As important as the brain research is, we want to be certain that we don’t ignore the research from other fields such as behavioral and cognitive psychology and educational research. For example, a recent large study completed in the Chicago schools found that elementary students scored higher on math and reading skills when teachers used more interactive instruction than when they employed the more traditional didactic methods. This certainly seems to fit with what we know about how the brain learns best, but the study was conducted by educational researchers, not neuroscientists.
5. Too often at conferences scientists speak and educators take notes.
I would like to see more of a dialogue taking place between these groups. We educators must let the scientists know what kinds of information we need to best educate all children….including theirs! Ken Kosik, physician and professor of neuroscience at Harvard, suggests that we look at the option of establishing research schools where teachers and neuroscientists work together. Stephen Hyman, director of the National Institute of Mental Health says we need a stepped-up collaboration between neuroscientists, cognitive scientists, physicists, computer scientists, physicians and teachers.
6. Begin to incorporate in our classrooms and schools what we have learned about the brain.
The goal of brain-compatible instruction is more than high test scores. Our students need to develop an in-depth understanding of concepts to the point where they are able to use what they’ve learned in school in the world outside of school. Granted, there is much more to be learned from neuroscience that will assist us in making our classrooms more compatible with how the brain functions, but it would be foolish to wait until all the research is completed to begin to incorporate the knowledge we now have. As mentioned earlier, many teachers are intuitively already using many brain-compatible strategies in their classrooms such as making the environment conducive to learning, providing opportunities for interaction, engaging students in projects and problem solving, giving students hands-on concrete experiences, using music, rhyme and mnemonics, teaching students to construct graphics and opportunities to simulate events and concepts. However, these strategies need to be brought from the intuitive to the conscious level so that educators can articulate their knowledge.
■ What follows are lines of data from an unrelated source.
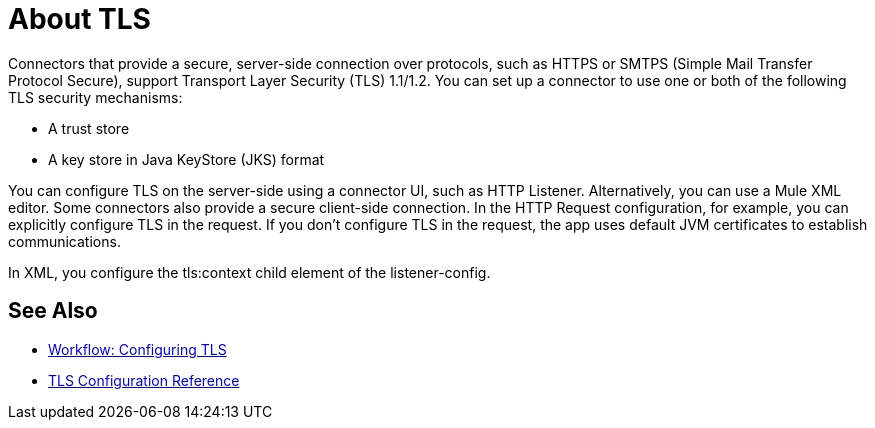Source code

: = About TLS

Connectors that provide a secure, server-side connection over protocols, such as HTTPS or SMTPS (Simple Mail Transfer Protocol Secure), support Transport Layer Security (TLS) 1.1/1.2. You can set up a connector to use one or both of the following TLS security mechanisms:

* A trust store
* A key store in Java KeyStore (JKS) format 

You can configure TLS on the server-side using a connector UI, such as HTTP Listener. Alternatively, you can use a Mule XML editor. Some connectors also provide a secure client-side connection. In the HTTP Request configuration, for example, you can explicitly configure TLS in the request. If you don't configure TLS in the request, the app uses default JVM certificates to establish communications.

In XML, you configure the tls:context child element of the listener-config. 

== See Also

* link:/connectors/common-workflow-conf-tls[Workflow: Configuring TLS]
* link:/connectors/common-tls-conf-reference[TLS Configuration Reference]




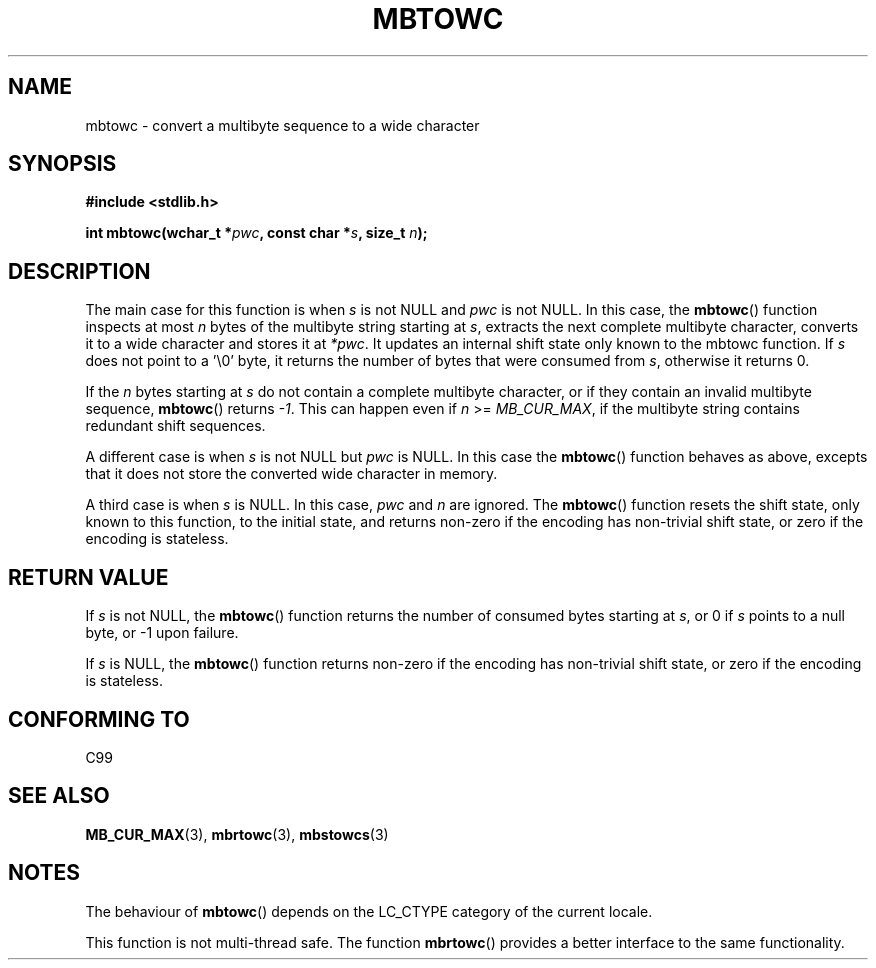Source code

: .\" Copyright (c) Bruno Haible <haible@clisp.cons.org>
.\"
.\" This is free documentation; you can redistribute it and/or
.\" modify it under the terms of the GNU General Public License as
.\" published by the Free Software Foundation; either version 2 of
.\" the License, or (at your option) any later version.
.\"
.\" References consulted:
.\"   GNU glibc-2 source code and manual
.\"   Dinkumware C library reference http://www.dinkumware.com/
.\"   OpenGroup's Single Unix specification http://www.UNIX-systems.org/online.html
.\"   ISO/IEC 9899:1999
.\"
.TH MBTOWC 3  2001-07-04 "GNU" "Linux Programmer's Manual"
.SH NAME
mbtowc \- convert a multibyte sequence to a wide character
.SH SYNOPSIS
.nf
.B #include <stdlib.h>
.sp
.BI "int mbtowc(wchar_t *" pwc ", const char *" s ", size_t " n );
.fi
.SH DESCRIPTION
The main case for this function is when \fIs\fP is not NULL and \fIpwc\fP is
not NULL.
In this case, the \fBmbtowc\fP() function inspects at most \fIn\fP
bytes of the multibyte string starting at \fIs\fP,
extracts the next complete
multibyte character, converts it to a wide character and stores it at
\fI*pwc\fP.
It updates an internal shift state only known to the mbtowc
function.
If \fIs\fP does not point to a '\\0' byte, it returns the number
of bytes that were consumed from \fIs\fP, otherwise it returns 0.
.PP
If the \fIn\fP bytes starting at \fIs\fP do not contain a complete multibyte
character, or if they contain an invalid multibyte sequence, \fBmbtowc\fP()
returns \fI-1\fP.
This can happen even if \fIn\fP >= \fIMB_CUR_MAX\fP,
if the multibyte string contains redundant shift sequences.
.PP
A different case is when \fIs\fP is not NULL but \fIpwc\fP is NULL.
In this
case the \fBmbtowc\fP() function behaves as above, excepts that it does not
store the converted wide character in memory.
.PP
A third case is when \fIs\fP is NULL.
In this case, \fIpwc\fP and \fIn\fP are
ignored.
The \fBmbtowc\fP() function
.\" The Dinkumware doc and the Single Unix specification say this, but
.\" glibc doesn't implement this.
resets the shift state, only known to this function,
to the initial state, and
returns non-zero if the encoding has non-trivial shift state, or zero if the
encoding is stateless.
.SH "RETURN VALUE"
If \fIs\fP is not NULL, the \fBmbtowc\fP() function returns the number of
consumed bytes starting at \fIs\fP, or 0 if \fIs\fP points to a null byte,
or \-1 upon failure.
.PP
If \fIs\fP is NULL, the \fBmbtowc\fP() function
returns non-zero if the encoding
has non-trivial shift state, or zero if the encoding is stateless.
.SH "CONFORMING TO"
C99
.SH "SEE ALSO"
.BR MB_CUR_MAX (3),
.BR mbrtowc (3),
.BR mbstowcs (3)
.SH NOTES
The behaviour of \fBmbtowc\fP() depends on the LC_CTYPE category of the
current locale.
.PP
This function is not multi-thread safe.
The function \fBmbrtowc\fP() provides
a better interface to the same functionality.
Fad or foundation, which will it be? The choice is ours.
- Chudler, E. (2001) Personal communication by email, February, 2001.
- Kosik, K. From a speech given at the Brainy Bunch Renewal, Yountville, CA, January, 2001.
- Ornstein, R. (1997). The right mind. Orlando, FL: Harcourt Brace & Company.
- St. Paul Pioneer Press (1999)
- Tallal, P. (2000). Experimental studies of language learning impairments: From research to remediation. In Bishop, D. V. M., & Leonard, L. B. (Eds.), Speech and language impairments in children: Causes, characteristics, intervention, and outcome. Hove, UK: Psychology Press.
- Shaw, G. (2000). Keeping Mozart in mind. San Diego, CA: Academic Press.